* _Assignment_: Tally the lines below that include the string "nose". Reply with the total only.

* _Provided entries_:
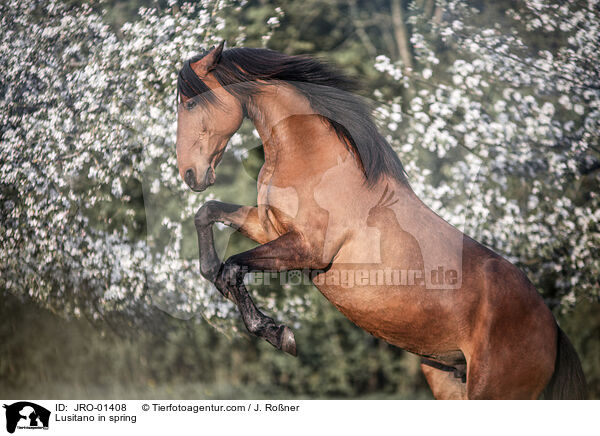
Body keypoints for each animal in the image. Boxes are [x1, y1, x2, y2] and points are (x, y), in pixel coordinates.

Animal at [173, 41, 584, 398]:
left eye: (192, 103)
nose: (190, 174)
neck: (315, 159)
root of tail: (553, 329)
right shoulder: (268, 228)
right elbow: (207, 217)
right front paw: (215, 277)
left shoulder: (307, 250)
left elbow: (233, 267)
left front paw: (278, 334)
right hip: (447, 379)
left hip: (492, 393)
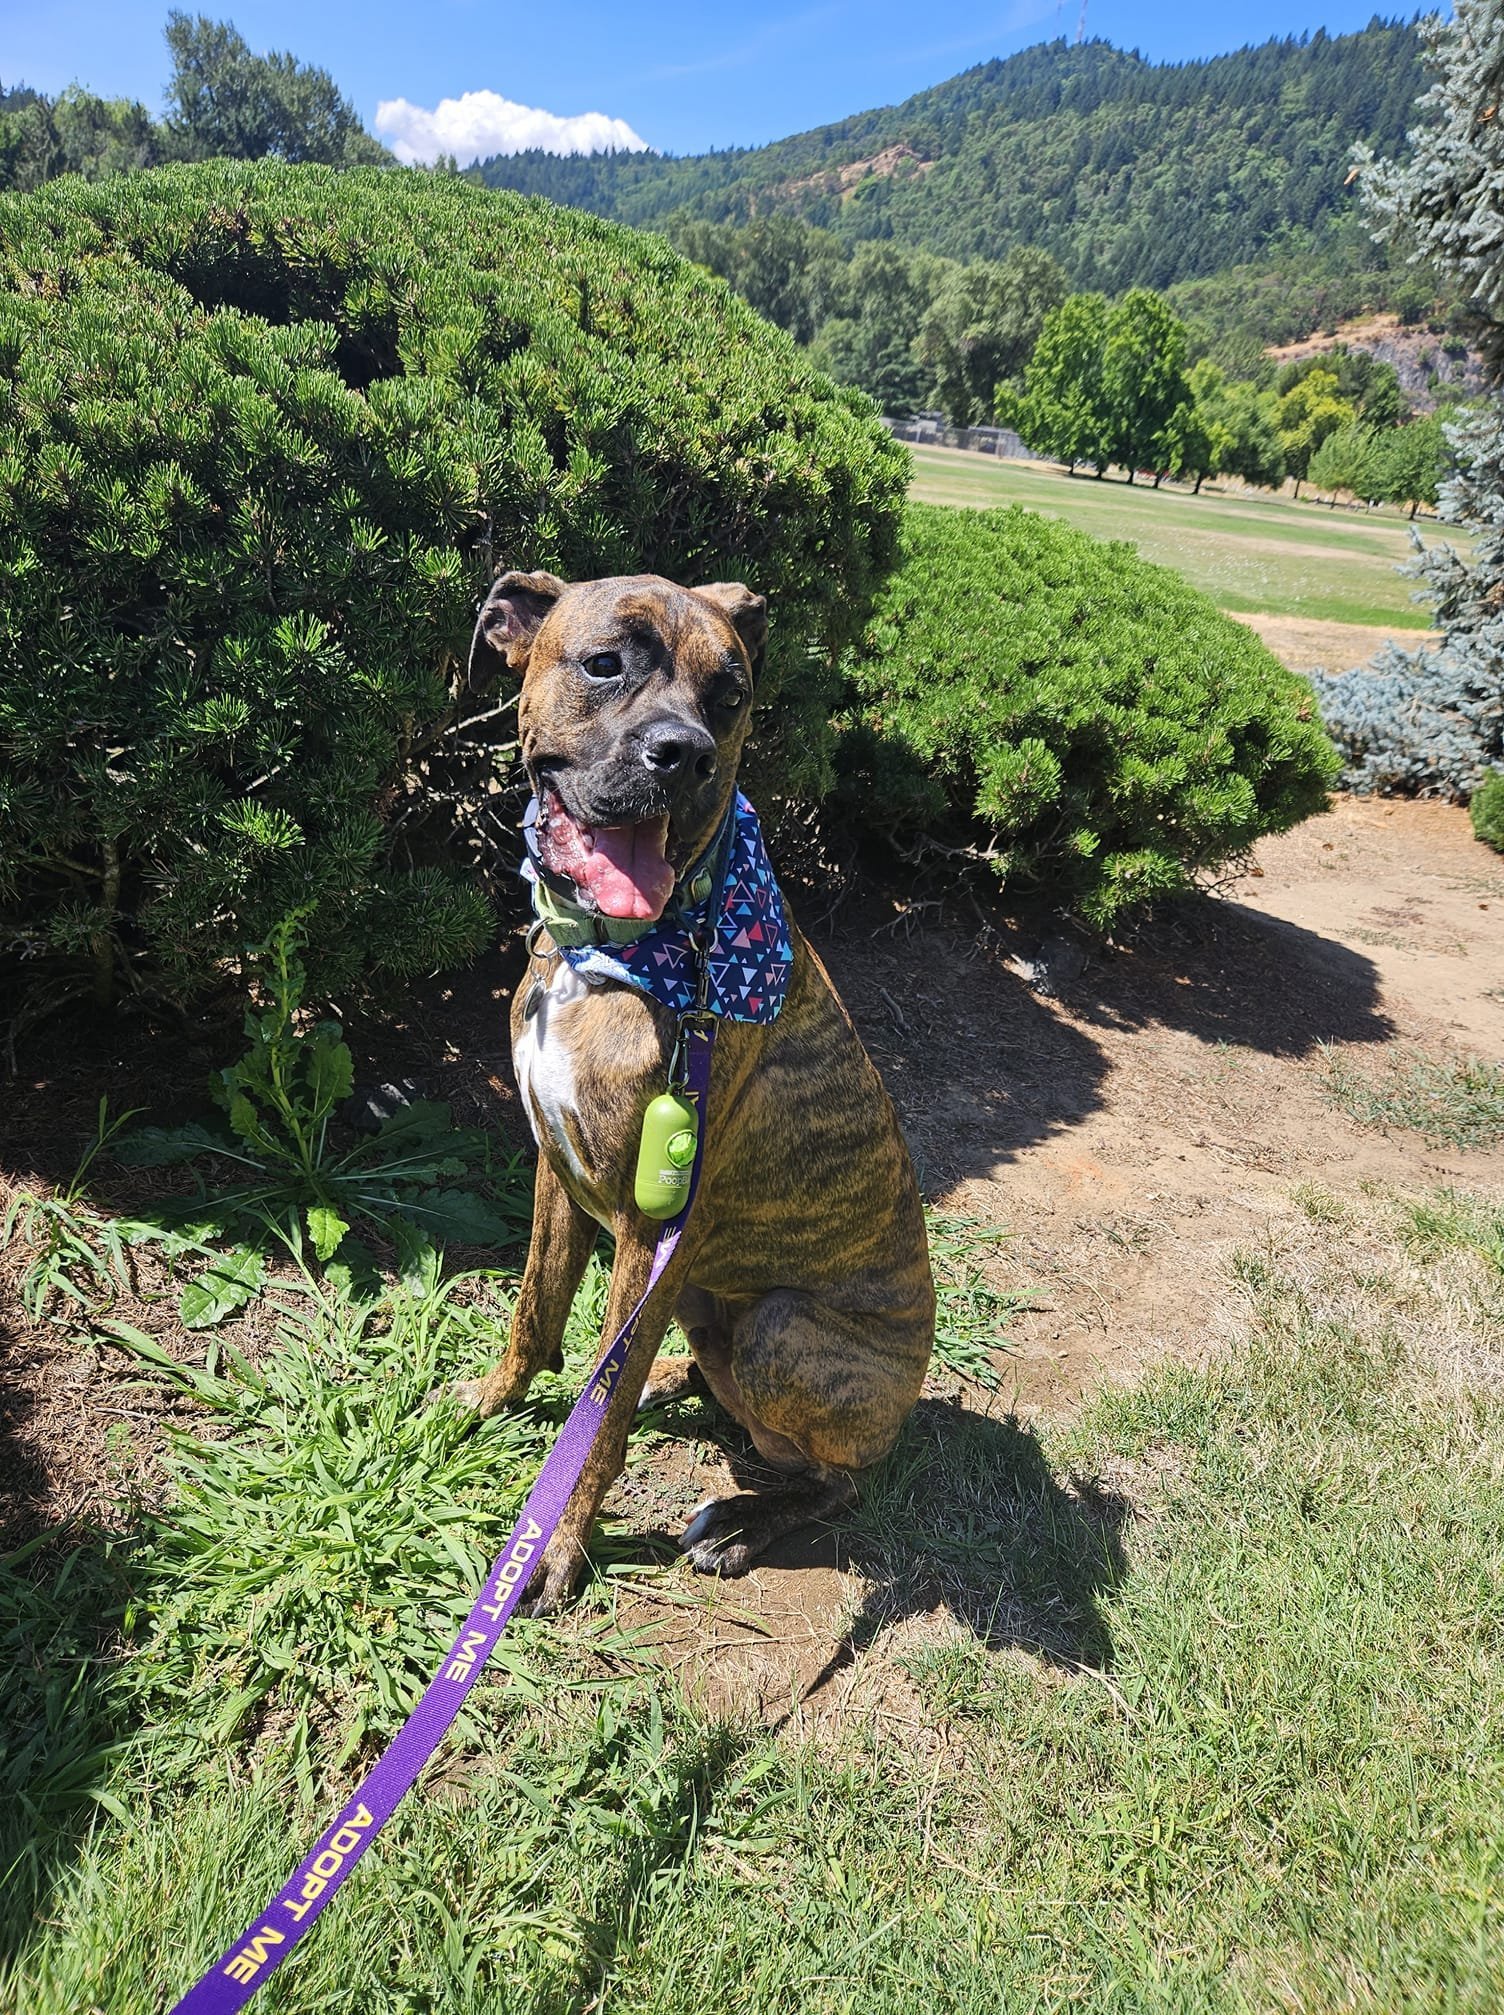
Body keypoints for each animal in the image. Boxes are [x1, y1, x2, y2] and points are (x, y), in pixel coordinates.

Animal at [457, 576, 931, 1612]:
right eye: (605, 663)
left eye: (730, 694)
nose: (685, 754)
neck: (612, 955)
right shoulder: (558, 1172)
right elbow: (535, 1313)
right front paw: (492, 1399)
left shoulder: (649, 1232)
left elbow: (598, 1422)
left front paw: (555, 1548)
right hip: (704, 1299)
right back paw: (678, 1376)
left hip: (779, 1326)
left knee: (836, 1476)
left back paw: (742, 1522)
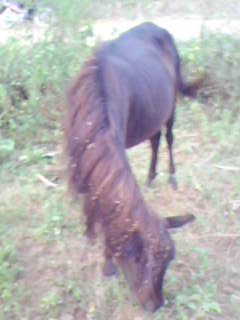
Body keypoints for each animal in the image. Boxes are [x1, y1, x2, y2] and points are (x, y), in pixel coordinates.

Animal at [65, 23, 197, 312]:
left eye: (167, 263)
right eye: (137, 258)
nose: (156, 305)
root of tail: (158, 28)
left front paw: (107, 264)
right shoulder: (81, 165)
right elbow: (93, 200)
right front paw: (90, 235)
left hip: (171, 105)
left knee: (169, 137)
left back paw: (172, 177)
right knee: (156, 139)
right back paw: (150, 177)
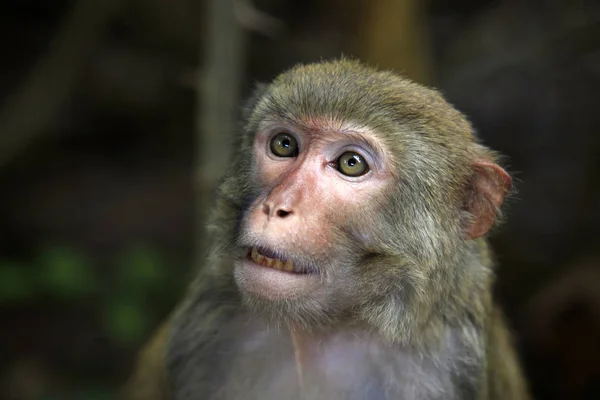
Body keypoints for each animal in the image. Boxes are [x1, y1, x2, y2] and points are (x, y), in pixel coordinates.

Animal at [123, 57, 528, 398]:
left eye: (351, 163)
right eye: (284, 144)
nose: (278, 206)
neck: (321, 330)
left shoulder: (442, 368)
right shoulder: (205, 331)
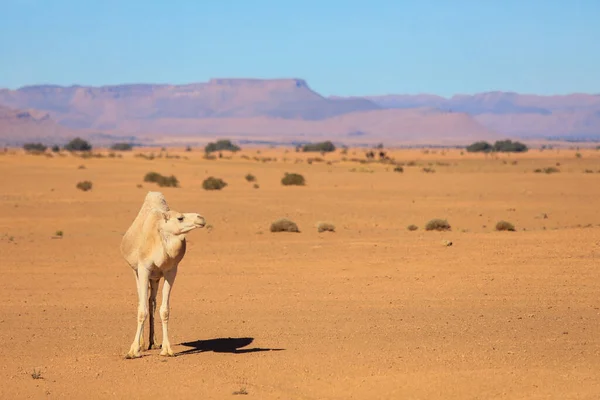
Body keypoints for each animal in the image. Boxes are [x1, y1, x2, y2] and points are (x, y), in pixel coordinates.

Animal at [120, 191, 207, 360]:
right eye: (180, 218)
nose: (201, 218)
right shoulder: (143, 268)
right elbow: (142, 310)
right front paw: (133, 351)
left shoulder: (170, 271)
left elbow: (164, 310)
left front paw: (166, 350)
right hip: (136, 272)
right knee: (142, 302)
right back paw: (142, 344)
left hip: (155, 278)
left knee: (151, 302)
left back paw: (153, 342)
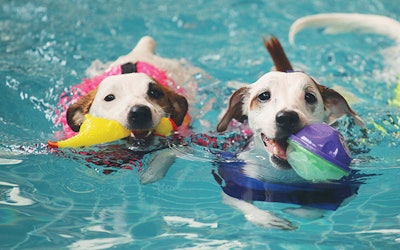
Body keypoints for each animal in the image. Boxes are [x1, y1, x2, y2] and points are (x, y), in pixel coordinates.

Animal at [216, 36, 366, 229]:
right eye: (263, 95)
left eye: (310, 97)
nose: (287, 117)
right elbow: (245, 205)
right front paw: (270, 219)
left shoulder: (338, 186)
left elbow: (316, 208)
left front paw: (296, 212)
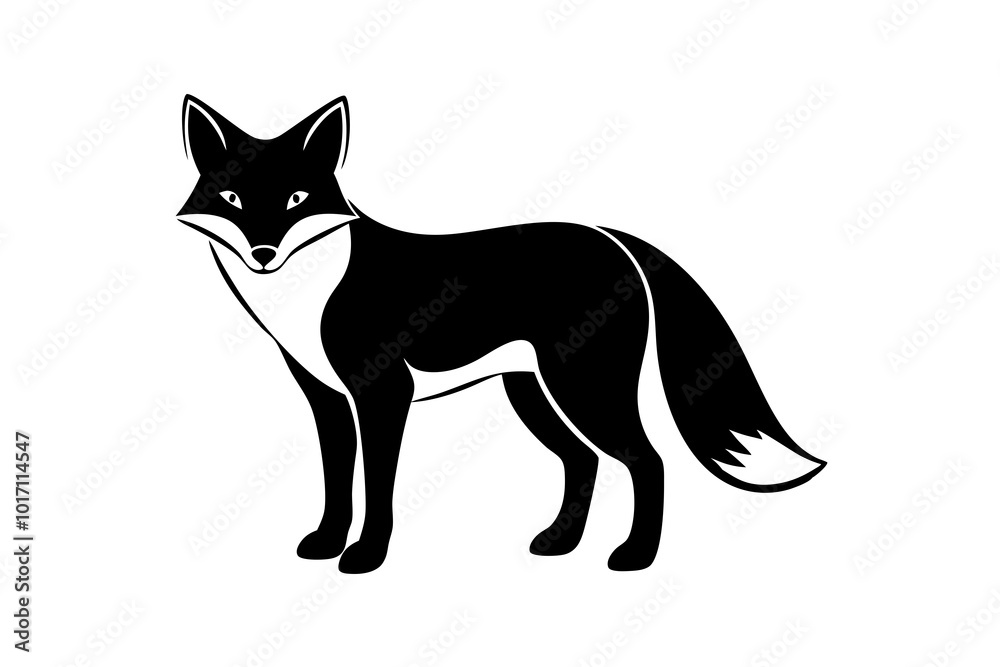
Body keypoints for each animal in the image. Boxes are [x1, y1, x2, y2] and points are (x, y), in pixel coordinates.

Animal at [176, 94, 825, 573]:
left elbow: (377, 484)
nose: (264, 254)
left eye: (296, 198)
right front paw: (325, 543)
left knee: (649, 461)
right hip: (533, 393)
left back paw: (635, 557)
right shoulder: (326, 398)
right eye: (232, 198)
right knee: (583, 462)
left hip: (582, 389)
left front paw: (365, 556)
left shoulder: (383, 393)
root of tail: (610, 236)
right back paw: (559, 544)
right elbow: (338, 478)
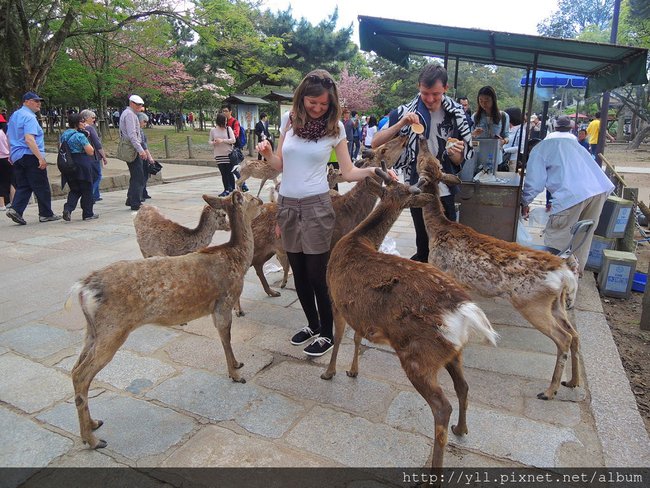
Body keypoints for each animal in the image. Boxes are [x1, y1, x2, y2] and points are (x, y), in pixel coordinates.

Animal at [64, 192, 260, 450]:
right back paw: (93, 440)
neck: (236, 258)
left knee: (74, 368)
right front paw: (236, 375)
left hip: (92, 331)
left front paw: (237, 365)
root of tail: (82, 289)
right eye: (252, 198)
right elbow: (225, 338)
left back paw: (94, 424)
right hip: (112, 329)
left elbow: (225, 339)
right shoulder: (223, 302)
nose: (263, 202)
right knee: (81, 374)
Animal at [320, 164, 496, 468]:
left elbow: (340, 336)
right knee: (463, 386)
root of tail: (463, 309)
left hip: (418, 355)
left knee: (442, 406)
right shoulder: (360, 312)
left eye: (407, 194)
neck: (357, 238)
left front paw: (330, 372)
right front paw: (353, 370)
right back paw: (462, 429)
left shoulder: (335, 296)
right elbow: (356, 338)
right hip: (453, 351)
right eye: (398, 192)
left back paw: (434, 470)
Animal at [416, 136, 576, 400]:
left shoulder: (441, 268)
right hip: (557, 303)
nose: (420, 138)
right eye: (432, 159)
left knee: (563, 338)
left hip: (532, 302)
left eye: (424, 160)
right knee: (574, 333)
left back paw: (549, 391)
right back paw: (573, 382)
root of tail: (565, 273)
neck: (437, 229)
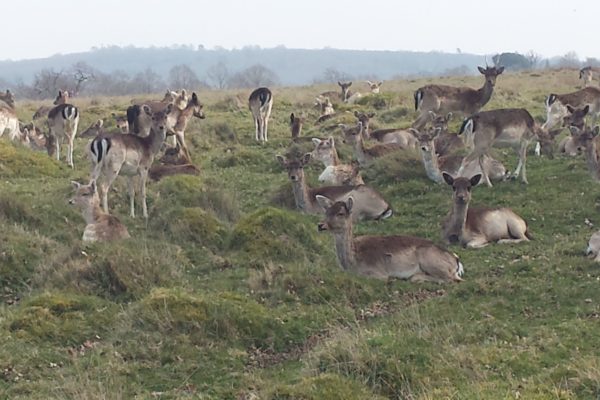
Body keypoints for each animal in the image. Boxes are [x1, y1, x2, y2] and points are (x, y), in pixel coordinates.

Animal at [316, 195, 466, 282]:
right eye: (326, 212)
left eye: (340, 213)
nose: (320, 225)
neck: (352, 263)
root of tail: (456, 258)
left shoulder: (378, 274)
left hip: (430, 260)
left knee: (455, 280)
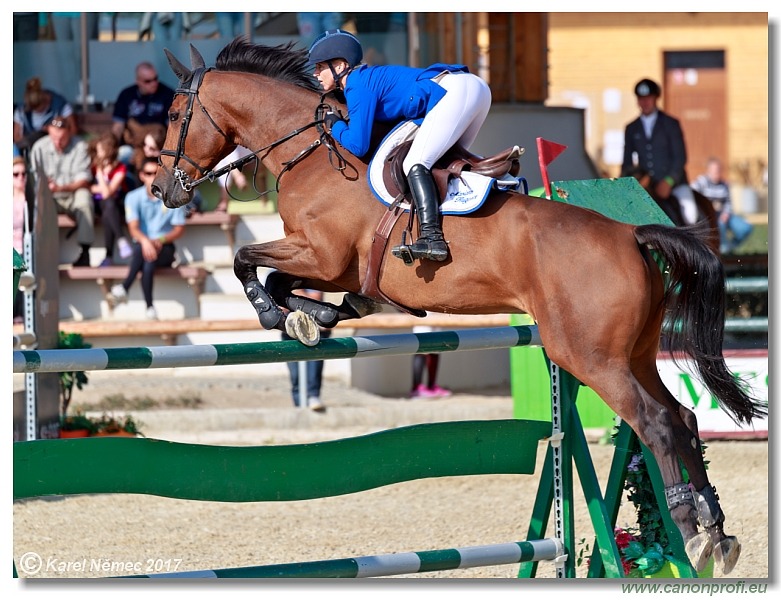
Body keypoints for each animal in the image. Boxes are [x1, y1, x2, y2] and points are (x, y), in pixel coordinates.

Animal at [151, 38, 760, 576]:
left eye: (176, 113)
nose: (161, 190)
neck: (311, 152)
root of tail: (631, 233)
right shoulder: (333, 266)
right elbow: (292, 281)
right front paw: (314, 316)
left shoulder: (321, 254)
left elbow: (245, 260)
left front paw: (276, 313)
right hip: (631, 353)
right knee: (682, 416)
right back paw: (717, 530)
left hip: (590, 357)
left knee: (655, 421)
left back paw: (689, 530)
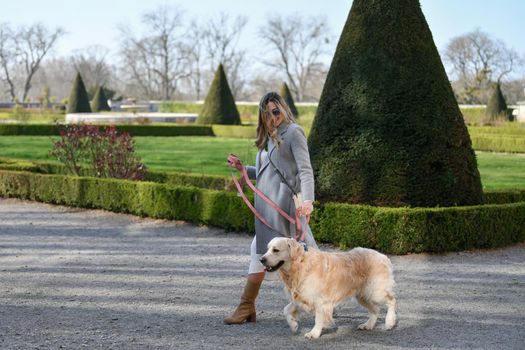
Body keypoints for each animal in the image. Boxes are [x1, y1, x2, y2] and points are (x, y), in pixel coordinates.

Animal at [260, 238, 396, 340]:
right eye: (267, 249)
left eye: (276, 250)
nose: (261, 259)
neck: (299, 265)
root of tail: (383, 256)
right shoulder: (302, 297)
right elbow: (286, 309)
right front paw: (293, 325)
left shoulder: (320, 301)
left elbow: (318, 318)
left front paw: (314, 333)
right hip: (363, 295)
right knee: (376, 309)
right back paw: (368, 325)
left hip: (375, 292)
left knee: (391, 300)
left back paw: (389, 322)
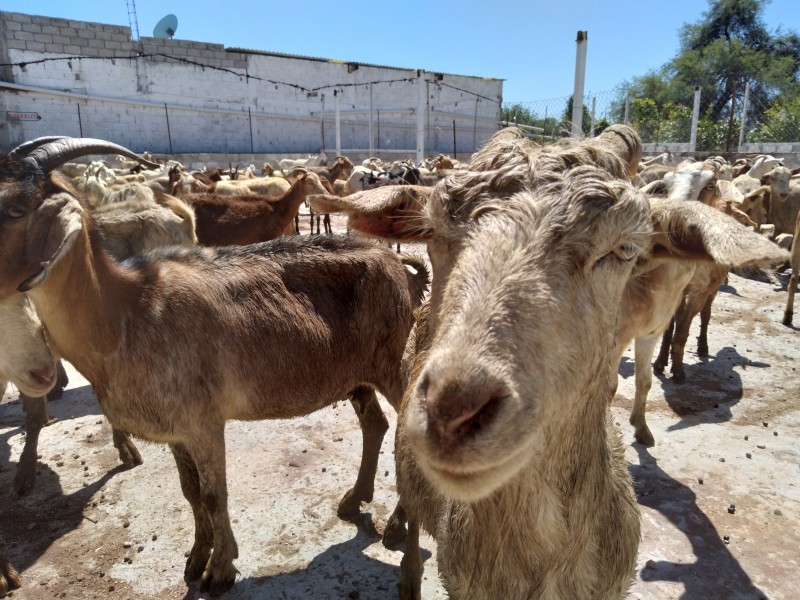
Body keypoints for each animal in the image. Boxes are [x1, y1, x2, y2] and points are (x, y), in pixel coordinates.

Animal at [0, 137, 432, 596]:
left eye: (15, 209)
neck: (124, 311)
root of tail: (402, 270)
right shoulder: (175, 428)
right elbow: (190, 492)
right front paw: (195, 558)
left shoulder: (203, 422)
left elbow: (213, 495)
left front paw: (220, 569)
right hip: (355, 375)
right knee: (375, 424)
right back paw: (355, 500)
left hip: (393, 364)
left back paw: (396, 525)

* _Result of the task_: 12